Given records:
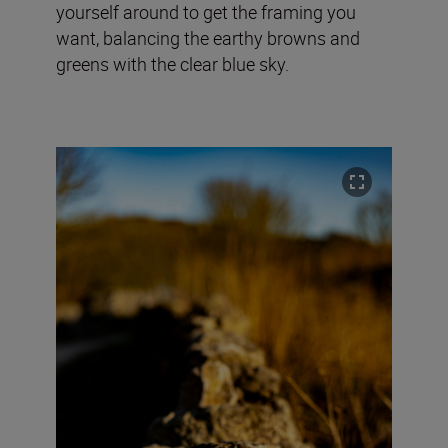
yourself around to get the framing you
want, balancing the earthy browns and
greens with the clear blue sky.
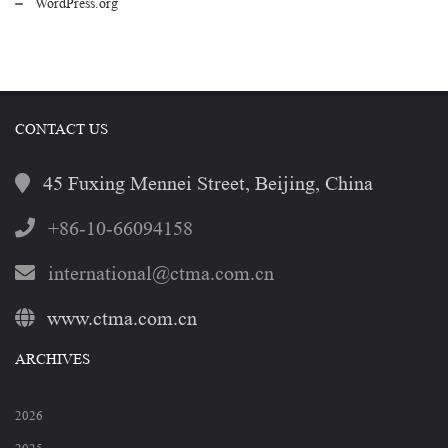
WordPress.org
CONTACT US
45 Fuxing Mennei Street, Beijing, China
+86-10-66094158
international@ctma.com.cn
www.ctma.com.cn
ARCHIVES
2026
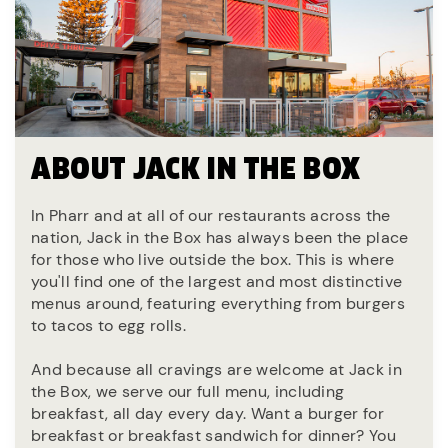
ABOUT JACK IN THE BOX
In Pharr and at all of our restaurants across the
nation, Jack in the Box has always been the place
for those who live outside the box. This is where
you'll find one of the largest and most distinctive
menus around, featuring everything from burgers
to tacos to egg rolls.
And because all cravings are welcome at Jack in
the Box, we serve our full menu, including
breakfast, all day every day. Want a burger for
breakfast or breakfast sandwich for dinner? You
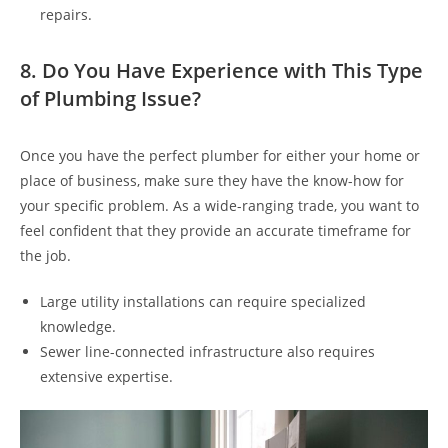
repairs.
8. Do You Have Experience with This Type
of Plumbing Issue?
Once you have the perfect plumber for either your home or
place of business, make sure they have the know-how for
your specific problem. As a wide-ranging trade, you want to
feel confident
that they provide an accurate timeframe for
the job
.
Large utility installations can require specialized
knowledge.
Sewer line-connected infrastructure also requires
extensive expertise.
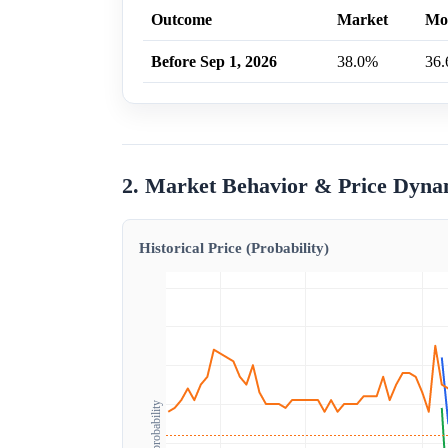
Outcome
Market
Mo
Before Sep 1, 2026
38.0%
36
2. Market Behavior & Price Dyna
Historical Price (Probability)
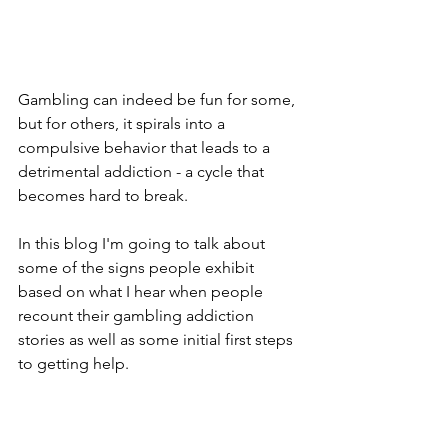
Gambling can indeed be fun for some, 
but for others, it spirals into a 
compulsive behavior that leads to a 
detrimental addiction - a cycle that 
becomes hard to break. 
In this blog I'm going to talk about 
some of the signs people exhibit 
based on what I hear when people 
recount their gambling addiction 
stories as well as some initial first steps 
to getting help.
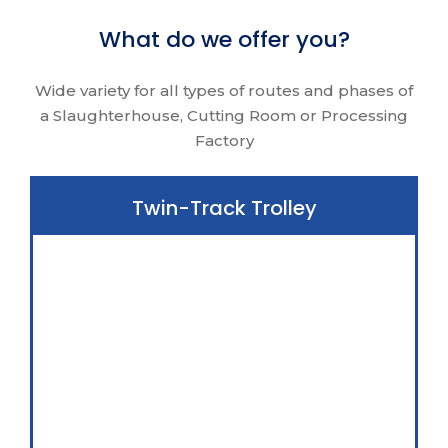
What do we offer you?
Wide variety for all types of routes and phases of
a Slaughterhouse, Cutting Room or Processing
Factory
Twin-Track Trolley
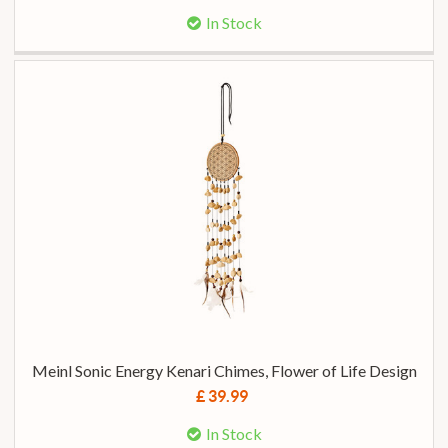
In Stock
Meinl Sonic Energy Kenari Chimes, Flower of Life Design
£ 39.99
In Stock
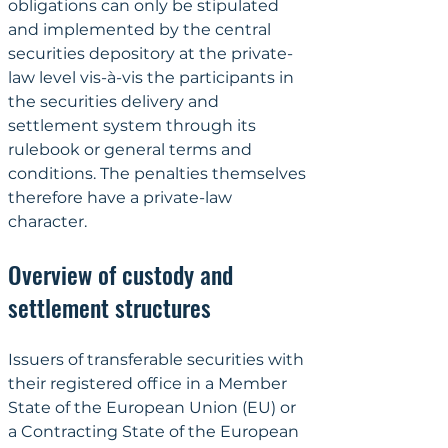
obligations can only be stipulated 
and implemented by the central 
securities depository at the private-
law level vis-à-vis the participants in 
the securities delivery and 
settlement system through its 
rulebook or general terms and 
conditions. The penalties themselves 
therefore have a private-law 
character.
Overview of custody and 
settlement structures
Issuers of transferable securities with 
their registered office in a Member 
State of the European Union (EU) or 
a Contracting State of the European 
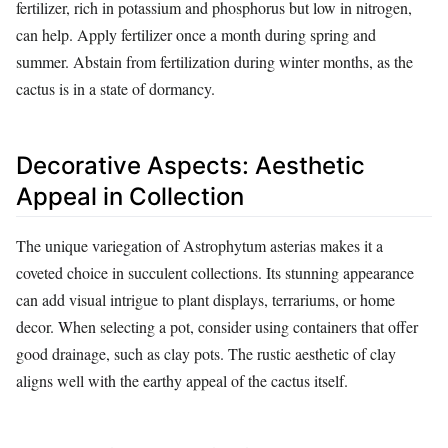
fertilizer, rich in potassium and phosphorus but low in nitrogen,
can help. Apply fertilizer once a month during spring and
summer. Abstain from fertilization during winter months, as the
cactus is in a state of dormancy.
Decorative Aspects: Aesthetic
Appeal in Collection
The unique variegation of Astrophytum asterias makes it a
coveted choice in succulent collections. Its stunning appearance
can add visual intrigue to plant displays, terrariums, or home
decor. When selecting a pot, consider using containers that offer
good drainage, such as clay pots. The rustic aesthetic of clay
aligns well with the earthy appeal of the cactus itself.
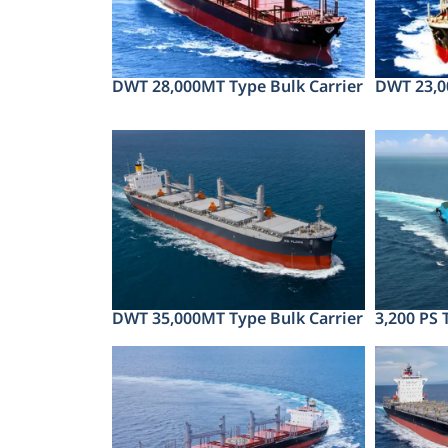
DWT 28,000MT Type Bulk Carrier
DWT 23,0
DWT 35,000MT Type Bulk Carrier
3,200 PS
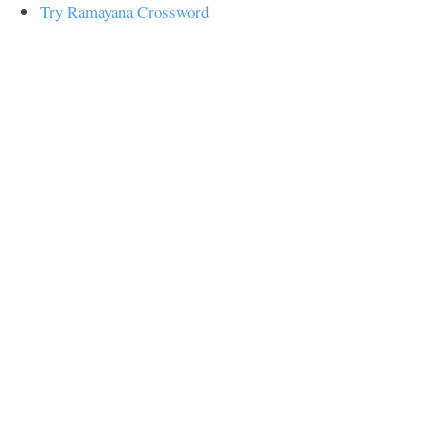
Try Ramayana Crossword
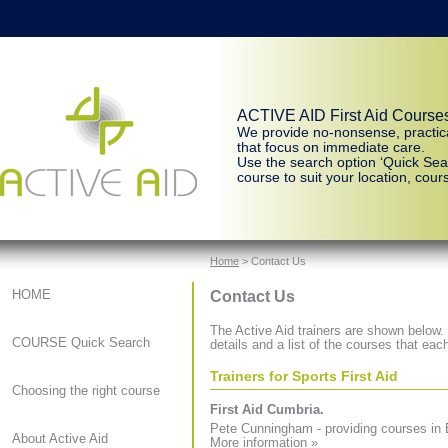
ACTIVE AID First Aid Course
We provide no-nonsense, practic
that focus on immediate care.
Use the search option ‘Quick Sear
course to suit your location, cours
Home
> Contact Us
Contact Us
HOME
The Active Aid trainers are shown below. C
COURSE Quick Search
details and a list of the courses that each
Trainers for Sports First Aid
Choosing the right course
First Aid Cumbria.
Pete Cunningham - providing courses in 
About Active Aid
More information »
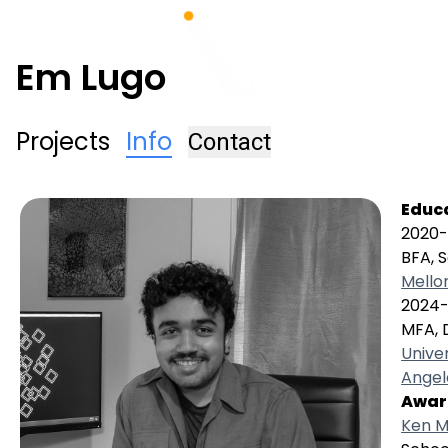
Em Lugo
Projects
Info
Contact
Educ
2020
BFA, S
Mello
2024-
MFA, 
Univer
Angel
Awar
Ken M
* * *
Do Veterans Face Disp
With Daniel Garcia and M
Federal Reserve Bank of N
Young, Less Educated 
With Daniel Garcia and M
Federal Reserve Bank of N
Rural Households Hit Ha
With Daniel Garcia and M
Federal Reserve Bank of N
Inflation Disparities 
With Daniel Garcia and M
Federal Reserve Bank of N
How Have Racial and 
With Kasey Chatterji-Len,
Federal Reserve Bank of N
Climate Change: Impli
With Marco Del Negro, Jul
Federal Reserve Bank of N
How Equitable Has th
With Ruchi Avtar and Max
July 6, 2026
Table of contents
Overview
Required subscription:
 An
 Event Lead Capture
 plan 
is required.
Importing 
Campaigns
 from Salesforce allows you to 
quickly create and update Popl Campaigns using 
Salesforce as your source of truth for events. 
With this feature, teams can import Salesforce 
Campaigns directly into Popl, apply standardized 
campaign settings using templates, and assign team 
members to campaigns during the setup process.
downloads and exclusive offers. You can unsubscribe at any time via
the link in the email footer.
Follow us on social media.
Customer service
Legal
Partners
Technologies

What needs to be done: Select every line of the records that contains the word "place".

Answer box:
nation, Jack in the Box has always been the place
place of business, make sure they have the know-how for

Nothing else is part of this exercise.